You knew that one of us was going to go there at some point. It was only a matter of time. The Rockets were able to break a long run of first round exits last night. But Tracy McGrady's streak lives on.
It's got to be a strange feeling for McGrady, who has taken a boatload of criticism this season, either for his lackluster performance, or for his radio commentary. He's got to be telling himself that the Rockets could have done it with him on the floor, that his absence couldn't have been a positive thing. But the signs don't point in his favor.
As the season has progressed, the team has further distanced itself from McGrady. When T-Mac finally departed for good during the All-Star break, the media began digging the Rockets' grave. They doubted them so much as to not even mention them at times with other teams in playoff contention. Without McGrady, the collective belief was that the Rockets may not even make the playoffs, much less advance.

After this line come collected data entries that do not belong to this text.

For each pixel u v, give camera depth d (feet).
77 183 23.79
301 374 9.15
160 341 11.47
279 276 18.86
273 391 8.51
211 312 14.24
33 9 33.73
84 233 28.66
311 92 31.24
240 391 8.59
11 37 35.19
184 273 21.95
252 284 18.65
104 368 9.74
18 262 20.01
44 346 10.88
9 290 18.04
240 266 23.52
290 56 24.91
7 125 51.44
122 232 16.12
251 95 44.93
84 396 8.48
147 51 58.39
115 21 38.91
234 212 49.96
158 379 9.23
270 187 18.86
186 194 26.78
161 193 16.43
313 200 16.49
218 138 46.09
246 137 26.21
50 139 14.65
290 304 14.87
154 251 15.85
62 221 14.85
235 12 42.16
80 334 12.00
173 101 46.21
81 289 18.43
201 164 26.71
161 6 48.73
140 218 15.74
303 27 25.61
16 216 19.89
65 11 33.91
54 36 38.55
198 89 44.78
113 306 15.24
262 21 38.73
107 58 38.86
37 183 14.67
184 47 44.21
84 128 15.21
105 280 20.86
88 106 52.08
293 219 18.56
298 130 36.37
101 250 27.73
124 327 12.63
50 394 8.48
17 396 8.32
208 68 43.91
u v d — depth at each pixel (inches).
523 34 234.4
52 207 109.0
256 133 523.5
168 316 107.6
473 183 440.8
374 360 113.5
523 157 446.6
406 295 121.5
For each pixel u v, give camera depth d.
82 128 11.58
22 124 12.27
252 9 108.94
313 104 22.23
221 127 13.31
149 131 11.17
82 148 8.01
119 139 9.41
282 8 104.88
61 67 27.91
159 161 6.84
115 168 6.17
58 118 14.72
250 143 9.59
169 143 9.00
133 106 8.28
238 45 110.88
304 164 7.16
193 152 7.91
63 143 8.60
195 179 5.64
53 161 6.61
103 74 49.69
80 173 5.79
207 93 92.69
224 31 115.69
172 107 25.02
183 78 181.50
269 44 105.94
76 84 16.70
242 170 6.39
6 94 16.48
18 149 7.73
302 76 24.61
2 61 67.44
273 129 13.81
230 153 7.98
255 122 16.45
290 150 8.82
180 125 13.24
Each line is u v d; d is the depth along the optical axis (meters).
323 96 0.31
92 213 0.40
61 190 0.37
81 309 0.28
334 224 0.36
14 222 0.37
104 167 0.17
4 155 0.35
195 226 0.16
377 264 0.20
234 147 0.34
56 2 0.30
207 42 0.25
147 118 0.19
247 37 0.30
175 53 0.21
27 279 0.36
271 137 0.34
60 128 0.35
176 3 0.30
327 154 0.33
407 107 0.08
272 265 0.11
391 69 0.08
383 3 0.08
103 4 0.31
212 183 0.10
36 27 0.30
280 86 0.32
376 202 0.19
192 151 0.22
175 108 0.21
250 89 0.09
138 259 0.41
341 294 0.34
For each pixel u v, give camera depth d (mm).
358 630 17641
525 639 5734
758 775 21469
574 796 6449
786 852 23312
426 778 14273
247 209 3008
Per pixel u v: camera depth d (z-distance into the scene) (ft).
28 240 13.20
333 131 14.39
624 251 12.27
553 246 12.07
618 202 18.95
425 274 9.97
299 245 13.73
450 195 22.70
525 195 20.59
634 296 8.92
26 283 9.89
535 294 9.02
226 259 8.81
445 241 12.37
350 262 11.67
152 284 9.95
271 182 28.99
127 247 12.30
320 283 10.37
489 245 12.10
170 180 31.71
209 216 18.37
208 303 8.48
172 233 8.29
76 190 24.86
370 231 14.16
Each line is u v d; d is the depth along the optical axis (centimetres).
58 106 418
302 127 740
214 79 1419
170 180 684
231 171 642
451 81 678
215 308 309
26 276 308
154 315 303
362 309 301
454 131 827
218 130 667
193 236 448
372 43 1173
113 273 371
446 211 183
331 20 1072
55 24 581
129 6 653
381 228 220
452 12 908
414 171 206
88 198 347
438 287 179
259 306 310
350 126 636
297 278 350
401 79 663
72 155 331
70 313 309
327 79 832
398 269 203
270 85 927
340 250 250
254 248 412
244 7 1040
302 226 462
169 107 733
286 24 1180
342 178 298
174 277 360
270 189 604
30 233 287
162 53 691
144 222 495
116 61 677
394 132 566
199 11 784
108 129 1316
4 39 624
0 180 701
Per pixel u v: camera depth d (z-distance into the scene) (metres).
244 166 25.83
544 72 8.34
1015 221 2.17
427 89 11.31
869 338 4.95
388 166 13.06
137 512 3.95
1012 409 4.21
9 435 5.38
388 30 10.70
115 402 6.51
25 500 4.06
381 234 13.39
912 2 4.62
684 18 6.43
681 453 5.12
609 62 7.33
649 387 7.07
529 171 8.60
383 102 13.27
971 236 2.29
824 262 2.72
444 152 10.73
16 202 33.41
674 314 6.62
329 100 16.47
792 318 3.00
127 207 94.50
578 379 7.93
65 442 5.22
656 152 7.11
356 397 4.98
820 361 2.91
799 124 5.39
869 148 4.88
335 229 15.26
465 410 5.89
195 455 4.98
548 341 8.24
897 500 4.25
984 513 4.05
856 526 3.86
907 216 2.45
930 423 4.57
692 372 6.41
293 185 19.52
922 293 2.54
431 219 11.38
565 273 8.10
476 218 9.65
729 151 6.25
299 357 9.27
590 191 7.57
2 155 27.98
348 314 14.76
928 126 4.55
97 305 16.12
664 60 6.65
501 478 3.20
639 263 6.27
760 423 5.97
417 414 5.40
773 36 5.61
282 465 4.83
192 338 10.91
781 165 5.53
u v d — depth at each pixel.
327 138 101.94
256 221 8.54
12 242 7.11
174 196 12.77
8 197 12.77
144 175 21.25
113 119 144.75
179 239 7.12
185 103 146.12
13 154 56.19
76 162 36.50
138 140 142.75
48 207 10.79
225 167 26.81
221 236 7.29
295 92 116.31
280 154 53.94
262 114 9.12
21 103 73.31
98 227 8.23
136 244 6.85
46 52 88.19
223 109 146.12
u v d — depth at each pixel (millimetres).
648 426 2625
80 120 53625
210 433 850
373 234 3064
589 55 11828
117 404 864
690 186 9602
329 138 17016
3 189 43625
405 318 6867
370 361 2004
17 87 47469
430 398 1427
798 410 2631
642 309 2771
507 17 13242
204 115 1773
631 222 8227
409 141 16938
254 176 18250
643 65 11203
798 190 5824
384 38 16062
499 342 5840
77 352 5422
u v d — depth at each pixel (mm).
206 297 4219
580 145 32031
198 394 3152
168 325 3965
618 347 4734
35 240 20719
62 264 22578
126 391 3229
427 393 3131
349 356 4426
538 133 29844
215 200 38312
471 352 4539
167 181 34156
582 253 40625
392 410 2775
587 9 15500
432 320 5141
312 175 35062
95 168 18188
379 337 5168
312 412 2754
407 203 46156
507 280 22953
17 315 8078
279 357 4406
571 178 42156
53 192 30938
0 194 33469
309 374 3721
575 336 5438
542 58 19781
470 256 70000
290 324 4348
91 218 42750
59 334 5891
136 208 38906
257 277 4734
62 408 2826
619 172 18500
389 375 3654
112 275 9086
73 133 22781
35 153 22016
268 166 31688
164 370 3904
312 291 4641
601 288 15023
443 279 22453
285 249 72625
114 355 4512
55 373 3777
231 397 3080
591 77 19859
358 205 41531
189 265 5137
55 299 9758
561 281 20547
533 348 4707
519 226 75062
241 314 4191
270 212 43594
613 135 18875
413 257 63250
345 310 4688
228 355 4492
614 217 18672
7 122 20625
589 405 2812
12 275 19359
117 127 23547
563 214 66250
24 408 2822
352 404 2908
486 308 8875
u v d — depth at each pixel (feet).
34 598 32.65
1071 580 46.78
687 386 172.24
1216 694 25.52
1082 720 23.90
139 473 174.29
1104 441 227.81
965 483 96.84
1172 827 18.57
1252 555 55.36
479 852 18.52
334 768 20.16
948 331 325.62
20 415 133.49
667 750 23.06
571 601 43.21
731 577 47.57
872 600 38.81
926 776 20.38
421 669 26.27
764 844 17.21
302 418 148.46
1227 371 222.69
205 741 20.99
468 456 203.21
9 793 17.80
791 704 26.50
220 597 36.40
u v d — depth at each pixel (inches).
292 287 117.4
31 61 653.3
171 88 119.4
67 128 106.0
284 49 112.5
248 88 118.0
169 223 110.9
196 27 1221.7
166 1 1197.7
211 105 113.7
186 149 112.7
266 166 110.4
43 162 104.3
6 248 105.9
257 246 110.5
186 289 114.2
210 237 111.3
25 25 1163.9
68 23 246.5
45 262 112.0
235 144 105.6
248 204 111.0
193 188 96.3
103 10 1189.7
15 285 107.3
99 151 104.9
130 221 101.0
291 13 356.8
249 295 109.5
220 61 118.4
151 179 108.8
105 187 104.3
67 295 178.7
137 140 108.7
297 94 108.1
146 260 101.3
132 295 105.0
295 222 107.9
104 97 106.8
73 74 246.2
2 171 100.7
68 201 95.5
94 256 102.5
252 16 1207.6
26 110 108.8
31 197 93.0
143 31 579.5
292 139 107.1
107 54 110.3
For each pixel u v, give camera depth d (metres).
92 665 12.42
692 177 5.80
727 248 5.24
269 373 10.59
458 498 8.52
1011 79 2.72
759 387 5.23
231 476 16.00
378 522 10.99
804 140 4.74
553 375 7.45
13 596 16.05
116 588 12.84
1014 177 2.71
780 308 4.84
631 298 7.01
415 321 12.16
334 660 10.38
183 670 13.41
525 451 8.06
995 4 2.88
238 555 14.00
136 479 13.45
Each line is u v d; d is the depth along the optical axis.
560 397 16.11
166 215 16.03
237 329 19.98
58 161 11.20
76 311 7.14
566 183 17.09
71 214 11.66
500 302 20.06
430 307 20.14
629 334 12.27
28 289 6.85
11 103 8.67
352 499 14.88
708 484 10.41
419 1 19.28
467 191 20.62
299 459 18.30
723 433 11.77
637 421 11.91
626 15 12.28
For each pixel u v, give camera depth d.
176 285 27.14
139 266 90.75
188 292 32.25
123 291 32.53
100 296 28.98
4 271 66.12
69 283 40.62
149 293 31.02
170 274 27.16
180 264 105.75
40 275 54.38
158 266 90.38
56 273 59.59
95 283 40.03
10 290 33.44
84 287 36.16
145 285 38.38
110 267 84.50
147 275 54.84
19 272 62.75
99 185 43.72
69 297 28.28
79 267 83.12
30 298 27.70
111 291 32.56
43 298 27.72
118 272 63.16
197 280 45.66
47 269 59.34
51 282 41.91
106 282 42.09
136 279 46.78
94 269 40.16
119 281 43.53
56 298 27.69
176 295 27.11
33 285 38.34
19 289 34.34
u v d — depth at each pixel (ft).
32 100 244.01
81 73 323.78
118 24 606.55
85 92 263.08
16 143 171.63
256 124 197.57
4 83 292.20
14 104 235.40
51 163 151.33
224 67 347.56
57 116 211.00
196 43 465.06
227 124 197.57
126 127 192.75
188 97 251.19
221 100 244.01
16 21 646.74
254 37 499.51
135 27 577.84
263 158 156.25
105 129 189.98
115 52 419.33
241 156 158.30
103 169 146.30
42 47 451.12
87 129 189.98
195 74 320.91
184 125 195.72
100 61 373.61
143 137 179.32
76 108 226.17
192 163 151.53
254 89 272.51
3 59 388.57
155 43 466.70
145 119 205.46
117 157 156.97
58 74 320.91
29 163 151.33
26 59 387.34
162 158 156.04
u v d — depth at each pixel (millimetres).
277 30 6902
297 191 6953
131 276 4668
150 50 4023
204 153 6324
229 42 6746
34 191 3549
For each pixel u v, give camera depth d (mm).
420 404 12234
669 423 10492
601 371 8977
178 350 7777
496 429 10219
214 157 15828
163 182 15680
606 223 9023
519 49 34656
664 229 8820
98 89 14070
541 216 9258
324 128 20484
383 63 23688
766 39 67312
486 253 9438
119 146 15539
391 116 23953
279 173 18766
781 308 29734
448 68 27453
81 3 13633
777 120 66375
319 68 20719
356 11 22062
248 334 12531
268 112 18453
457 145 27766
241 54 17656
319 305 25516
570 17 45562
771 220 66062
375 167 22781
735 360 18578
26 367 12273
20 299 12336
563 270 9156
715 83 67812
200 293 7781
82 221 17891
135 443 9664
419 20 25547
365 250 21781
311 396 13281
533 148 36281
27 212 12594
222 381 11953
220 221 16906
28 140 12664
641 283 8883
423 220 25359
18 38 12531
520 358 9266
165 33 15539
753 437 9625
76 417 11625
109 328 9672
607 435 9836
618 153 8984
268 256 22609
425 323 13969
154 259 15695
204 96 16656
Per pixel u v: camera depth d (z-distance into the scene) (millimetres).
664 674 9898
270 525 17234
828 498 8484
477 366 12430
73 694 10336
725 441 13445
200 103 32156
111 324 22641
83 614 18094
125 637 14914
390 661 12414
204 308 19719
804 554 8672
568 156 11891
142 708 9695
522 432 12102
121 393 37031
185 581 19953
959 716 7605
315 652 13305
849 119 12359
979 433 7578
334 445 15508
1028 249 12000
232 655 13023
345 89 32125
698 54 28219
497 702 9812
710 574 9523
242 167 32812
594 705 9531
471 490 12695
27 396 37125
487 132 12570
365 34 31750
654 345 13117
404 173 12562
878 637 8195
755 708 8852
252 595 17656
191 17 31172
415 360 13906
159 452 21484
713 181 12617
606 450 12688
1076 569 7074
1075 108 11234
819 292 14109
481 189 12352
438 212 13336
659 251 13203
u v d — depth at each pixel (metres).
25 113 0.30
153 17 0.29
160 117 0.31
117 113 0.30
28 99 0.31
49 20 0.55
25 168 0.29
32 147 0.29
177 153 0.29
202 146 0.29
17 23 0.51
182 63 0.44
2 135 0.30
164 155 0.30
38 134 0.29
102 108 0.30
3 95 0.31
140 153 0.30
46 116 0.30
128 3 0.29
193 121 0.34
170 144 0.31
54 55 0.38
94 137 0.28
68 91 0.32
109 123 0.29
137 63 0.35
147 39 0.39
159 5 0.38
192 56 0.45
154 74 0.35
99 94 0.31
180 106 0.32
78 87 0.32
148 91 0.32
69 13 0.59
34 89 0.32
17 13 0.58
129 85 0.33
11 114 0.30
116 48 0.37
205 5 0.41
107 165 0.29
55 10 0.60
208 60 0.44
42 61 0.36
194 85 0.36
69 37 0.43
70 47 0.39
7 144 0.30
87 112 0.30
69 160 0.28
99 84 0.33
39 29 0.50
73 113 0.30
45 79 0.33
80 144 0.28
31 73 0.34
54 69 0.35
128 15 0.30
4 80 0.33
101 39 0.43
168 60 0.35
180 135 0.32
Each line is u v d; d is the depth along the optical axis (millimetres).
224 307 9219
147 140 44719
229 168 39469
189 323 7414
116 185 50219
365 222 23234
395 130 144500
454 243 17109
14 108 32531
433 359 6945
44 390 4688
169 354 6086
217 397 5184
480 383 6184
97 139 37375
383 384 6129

But the Rockets prevailed in the end, making the playoffs as a fifth seed, though they could have finished as high as second in the West. Suddenly, the talk became about the Rockets using McGrady's absence as motivation, that they were out to prove to the world that they could win despite not having their presumed best player. There was plenty of talk surrounding Houston basketball, and yet, none of it came from McGrady himself. And when Tracy ever opened his mouth, it wasn't exactly in overwhelming support of our chances. Hell, he even picked the Lakers to win the NBA championship. Talk about believing in your team.
Sometimes, you have to wonder if Tracy McGrady ever wanted this team to win without him.
It's not an outrageous question to ask. Sure, if someone ever popped the idea to Tracy, he would certainly wave it off and declare his devotion to the franchise. But official statements aside, does Tracy want this team to advance? After all, if they are to be successful in the playoffs, it will be without him, and therefore will be somewhat detrimental to his star image.
It is safe to say that T-Mac has an ego, and it is just as safe to say that the Rockets playoff situation will make him look a lot worse publicly. That's going to be hard for him to take. Even if the Rockets don't beat the Lakers, people are going to remember that they won in the first round without him in uniform. The assumption, fair or unfair, will be that there was a common denominator in each playoff series over the last few seasons, and it was Tracy. Take him out of the equation, and you've got yourself a playoff series victory. It's a tough criticism to accept, true or untrue.
Had the Rockets not advanced, Tracy's image wouldn't be scratched whatsoever. He might take criticism for having a subpar season, but his legacy wouldn't be near as affected. The consensus would be something along the lines of, "Well, now we know that it wasn't Tracy's fault that the Rockets couldn't advance, seeing as they couldn't do it anyway. Maybe it really was the team's fault." Tracy's reputation would come out of this postseason unscathed. He wouldn't be respected any more, but at least he wouldn't be respected any less.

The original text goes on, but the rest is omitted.